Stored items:
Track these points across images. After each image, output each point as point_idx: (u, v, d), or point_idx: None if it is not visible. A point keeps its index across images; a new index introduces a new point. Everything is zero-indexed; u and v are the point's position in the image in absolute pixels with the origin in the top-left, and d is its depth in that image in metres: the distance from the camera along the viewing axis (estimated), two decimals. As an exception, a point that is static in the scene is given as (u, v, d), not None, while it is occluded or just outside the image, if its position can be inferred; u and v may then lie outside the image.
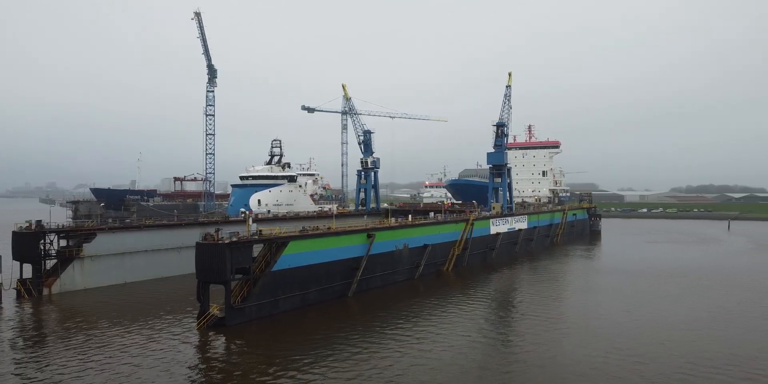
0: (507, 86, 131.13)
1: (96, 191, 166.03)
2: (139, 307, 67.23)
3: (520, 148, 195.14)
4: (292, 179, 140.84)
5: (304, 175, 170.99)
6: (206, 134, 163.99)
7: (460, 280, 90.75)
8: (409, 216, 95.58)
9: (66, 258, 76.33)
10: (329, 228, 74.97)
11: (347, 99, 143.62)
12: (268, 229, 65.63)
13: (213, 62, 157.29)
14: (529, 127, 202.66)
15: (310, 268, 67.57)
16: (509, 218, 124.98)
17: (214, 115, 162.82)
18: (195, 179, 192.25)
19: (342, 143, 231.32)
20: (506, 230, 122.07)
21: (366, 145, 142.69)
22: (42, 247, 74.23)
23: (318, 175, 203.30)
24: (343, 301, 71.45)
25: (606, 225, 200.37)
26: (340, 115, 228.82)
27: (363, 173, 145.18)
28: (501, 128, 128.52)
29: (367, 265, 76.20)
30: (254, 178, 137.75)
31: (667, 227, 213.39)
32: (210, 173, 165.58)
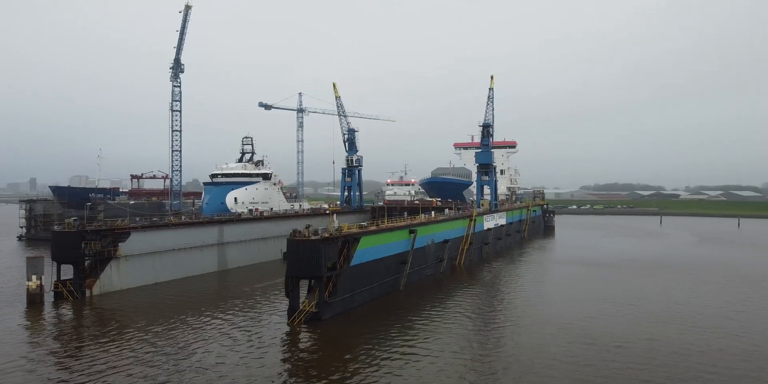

## TASK OBJECTIVE:
Look above for the line holding "17: (214, 115, 162.82)" and the line holding "27: (363, 173, 145.18)". Retype both, and every line between them, word for word and nothing else.

## WRITTEN RESPONSE:
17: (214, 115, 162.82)
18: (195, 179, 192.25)
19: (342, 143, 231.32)
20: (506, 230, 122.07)
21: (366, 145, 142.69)
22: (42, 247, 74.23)
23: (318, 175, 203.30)
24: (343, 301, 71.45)
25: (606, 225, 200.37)
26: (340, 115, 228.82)
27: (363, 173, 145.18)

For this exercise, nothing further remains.